Yes, everything like 127.x.y.z, so it just means that you have
a recursive nameserver running and listening on your host.
Which is often/most of the time the desired setup in fact.

> I was thinking the caching server should be 8.8.8.8 etc.

A matter of taste and it depends on your configuration also,
if you have to resolve purely internal names.

I dislike it for both technical reasons and non-technical ones:
people seem to believe that this is the single one existing (and then later
complaining how Google is becoming a gigantic organization touching everything)
while many other companies provide the same service, at 9.9.9.9 or 1.1.1.1,
etc.

> what the helps I asked is that this server (127.0.0.53) returns many 
> timeout during my modperl querying process.
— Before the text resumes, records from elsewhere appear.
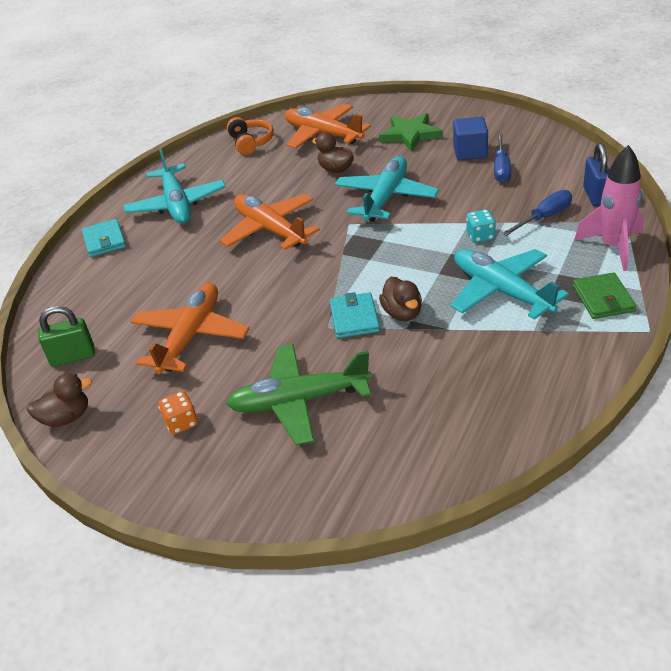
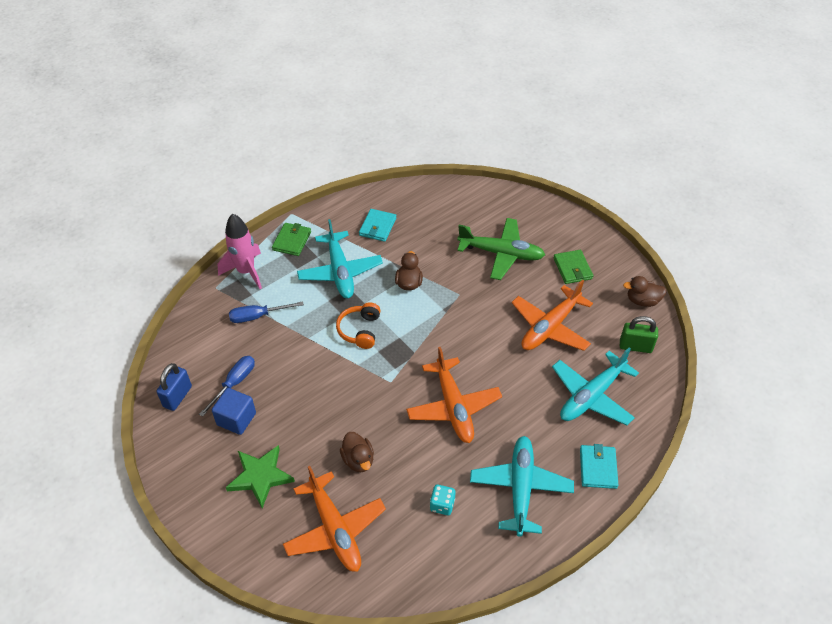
camera: 160 degrees left, 10 degrees up
orange dice [158,391,198,435] -> green wallet [553,250,593,284]
orange headphones [227,117,274,155] -> orange headphones moved to [336,302,380,349]
turquoise wallet [330,292,380,338] -> turquoise wallet moved to [359,209,397,242]
turquoise plane [335,156,439,222] -> turquoise plane moved to [552,347,639,425]
turquoise dice [466,209,496,243] -> turquoise dice moved to [430,485,456,515]
blue padlock [583,143,610,206] -> blue padlock moved to [156,363,192,411]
You are not showing specific examples of your timeouts.
And you should have a look at your nameserver logfile.
 
> I think I may ask the sysadmin to add more caching servers and make them 
> have good network connection with internet, am I right?

More instances of recursive nameservers will most probably not help,
but a good network connection surely can only help.

You can use dig with its @ argument to specify which nameserver to query
and then you can compare the reply times.
You may also need to play with the +tcp/+notcp flags to force UDP or TCP
queries and see if things change, and/or the +cd/+nocd flag to enable
or disable DNSSEC processing during troubleshooting.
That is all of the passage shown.